Transcribed page text

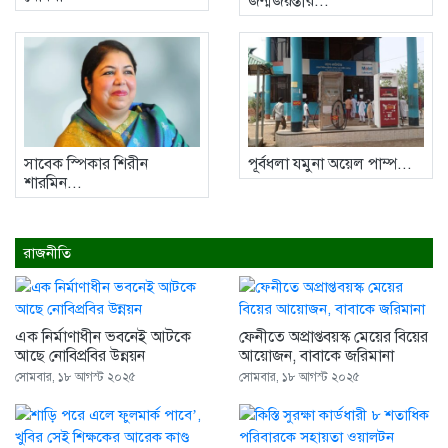
জন্মজয়ন্তীর...
নেত্রকোনায় নিজ বসত ঘরে গলা...
2 weeks আগে
ফ্যাসিস্টের দোসর চুপ্পুকে গ্রেফতার করে...
2 weeks আগে
সাবেক স্পিকার শিরীন
পূর্বধলা যমুনা অয়েল পাম্প...
শারমিন...
রাজনীতি
এক নির্মাণাধীন ভবনেই আটকে
ফেনীতে অপ্রাপ্তবয়স্ক মেয়ের বিয়ের
আছে নোবিপ্রবির উন্নয়ন
আয়োজন, বাবাকে জরিমানা
সোমবার, ১৮ আগস্ট ২০২৫
সোমবার, ১৮ আগস্ট ২০২৫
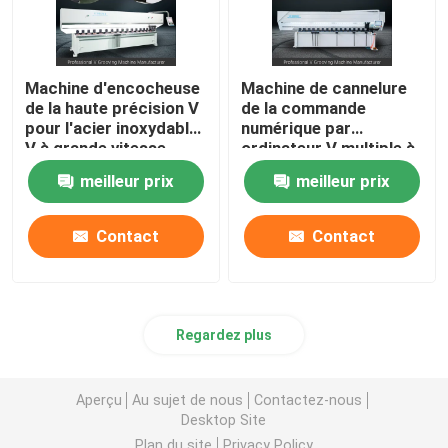
Machine d'encocheuse
Machine de cannelure
de la haute précision V
de la commande
pour l'acier inoxydable
numérique par
V à grande vitesse
ordinateur V multiple à
cannelant la machine
grande vitesse de taille
meilleur prix
meilleur prix
de machine de coupeur
de cannelure de V
Contact
Contact
Regardez plus
Aperçu
Au sujet de nous
Contactez-nous
Desktop Site
Plan du site
Privacy Policy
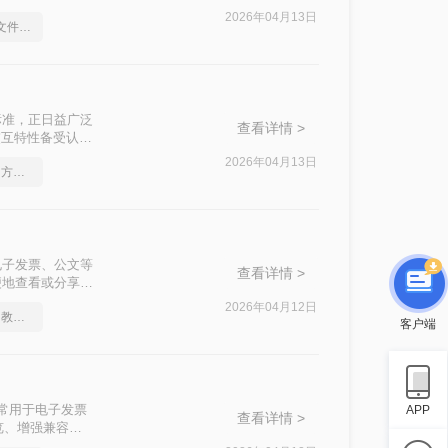
文将介绍两种常
2026年04月13日
有什么办法可以将CAD文件转换成jpg格式的图片？
文档标准，正日益广泛
查看详情 >
交互特性备受认
格式怎么转换成
2026年04月13日
cad如何转成图片，实用方法不要错过
转换为图片都是一
用于电子发票、公文等
查看详情 >
便地查看或分享。
G图片的方法，帮
2026年04月12日
cad格式如何转成图片？教你一个小技巧
客户端
，通常用于电子发票
APP
查看详情 >
览、增强兼容
片呢？本文将介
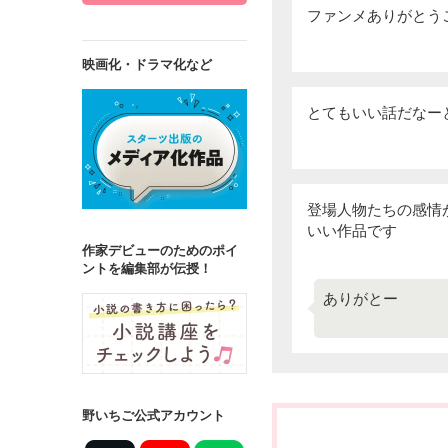
ファンメありがとう
映画化・ドラマ化など
とてもいい話だなー
登場人物たちの感情
いい作品です
作家デビューのためのポイ
ントを編集部が伝授！
ありがとー
野いちご公式アカウント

◆ Exercise
Write out the records above again, relabeling "meilleur prix" as "prix réduit" wherever it appears and keeping all other text unchanged. Omit the picture markers.

◆ Answer to this exercise
জন্মজয়ন্তীর...
নেত্রকোনায় নিজ বসত ঘরে গলা...
2 weeks আগে
ফ্যাসিস্টের দোসর চুপ্পুকে গ্রেফতার করে...
2 weeks আগে
সাবেক স্পিকার শিরীন
পূর্বধলা যমুনা অয়েল পাম্প...
শারমিন...
রাজনীতি
এক নির্মাণাধীন ভবনেই আটকে
ফেনীতে অপ্রাপ্তবয়স্ক মেয়ের বিয়ের
আছে নোবিপ্রবির উন্নয়ন
আয়োজন, বাবাকে জরিমানা
সোমবার, ১৮ আগস্ট ২০২৫
সোমবার, ১৮ আগস্ট ২০২৫
Machine d'encocheuse
Machine de cannelure
de la haute précision V
de la commande
pour l'acier inoxydable
numérique par
V à grande vitesse
ordinateur V multiple à
cannelant la machine
grande vitesse de taille
prix réduit
prix réduit
de machine de coupeur
de cannelure de V
Contact
Contact
Regardez plus
Aperçu
Au sujet de nous
Contactez-nous
Desktop Site
Plan du site
Privacy Policy
文将介绍两种常
2026年04月13日
有什么办法可以将CAD文件转换成jpg格式的图片？
文档标准，正日益广泛
查看详情 >
交互特性备受认
格式怎么转换成
2026年04月13日
cad如何转成图片，实用方法不要错过
转换为图片都是一
用于电子发票、公文等
查看详情 >
便地查看或分享。
G图片的方法，帮
2026年04月12日
cad格式如何转成图片？教你一个小技巧
客户端
，通常用于电子发票
APP
查看详情 >
览、增强兼容
片呢？本文将介
ファンメありがとう
映画化・ドラマ化など
とてもいい話だなー
登場人物たちの感情
いい作品です
作家デビューのためのポイ
ントを編集部が伝授！
ありがとー
野いちご公式アカウント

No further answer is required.